Salmon Pixie Dust

From IIW

Convener: John Panzer

Tags: salmon, authentication, aggregators, spam, abuse, identity   Discussion notes:   Start by visiting salmon-protocol.org for background:   Problem statement for "identifier correlation problem":


  • sources need to identify both aggregators and users for abuse prevention.  It should be hard for bot-nets to bring up new aggregators with a good reputation.
  • it should be possible for userX@aggregator-one and userX@aggregator-two to show up as the same user (userX, or open id for userX) at the source.


Backing up, new problem statement: how does aggregator authenticate to source?

Option 1: client-side SSL certificates with PKI

Option 2: two-legged OAuth with public key discovery

Example: new aggregator says "Hi, I'm aggregator.com", with certificate from Verisign         

Alternate proposal:

  • new aggregator says "Hi, I'm new here, please give me a fresh id"
  • source assigns random id
  • new aggregator begins using random id

Objection #1: tough to build public reputation based on this

Objection #2: difficult to maintain reputation after key compromise

Possible solution for OAuth public key discovery is being discussed in OAuth + PKI discussion tomorrow morning.


What happens if there is a single bad user at the aggregator?

  • can the source blacklist the bad user, rather than the aggregator?
  • can the source send feedback to the aggregator about the bad user?


Distributed negative reputation:

  • if multiple sources publish information about bad actors, then we have a distributed negative reputation system that can improve spam detection everywhere.


Decision: if we don't need to solve the identifier correlation problem, we can avoid salmon signatures entirely.

  • aggregators are trusted to assert identifiers within their domain
  • we build reputation based on aggregators
  • we lose the ability for people downstream to verify the comment back to the aggregator


Scenario:

  • userX publishes on plaxo
  • userY adds comment on blogger
  • blogger pushes comment to plaxo
  • plaxo adds comment to feed
  • friendfeed sees comment from userY@blogger


Use case: how can we let a user see a trace of all comments they've made on all aggregators?

e.g john comments from Twitter, and john comments from Blogger.  Later he can edit/delete both comments from Reader.

This seems to bring us back to the identity correlation problem.


Proposal: aggregators gets OAuth capability pointing to a "comment server". Comment server then posts on user's behalf to source.  Comment server can also edit/delete comments.

Again, this is much easier if we give up the ability to delete comments from Reader.  If a comment is made on aggregator X, that comment can only be deleted on aggregator X.
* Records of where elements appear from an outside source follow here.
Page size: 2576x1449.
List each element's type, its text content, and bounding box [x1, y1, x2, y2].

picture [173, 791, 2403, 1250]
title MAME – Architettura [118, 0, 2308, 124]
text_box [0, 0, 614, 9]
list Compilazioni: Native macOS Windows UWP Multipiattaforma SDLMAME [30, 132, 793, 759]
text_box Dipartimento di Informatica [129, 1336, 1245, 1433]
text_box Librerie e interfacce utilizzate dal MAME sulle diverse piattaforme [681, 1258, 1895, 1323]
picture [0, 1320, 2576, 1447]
Note this doesn't necessarily hurt usability.  If comments point back to their source, then you can just click a link on the comment, get back to aggregator X, and delete the comment from there.


Q: How can aggregators send public global identifiers (e.g e-mail, or OpenID blog URL) rather than local identifiers?

A: aggregators just assert the public global identifier.  It's up to sources to trust or distrust aggregators that do that.

If an aggregator continuously posts bad public global identifiers, then they will be blacklisted.  In the future, they will do a better job of validating global identifier.

This is similar to how mail relays work.  There are services that track bad mail relays and sell that data to others.

We filter 90+% of mail spam.  We have gotten good at fighting spam in this way. We can keep doing it.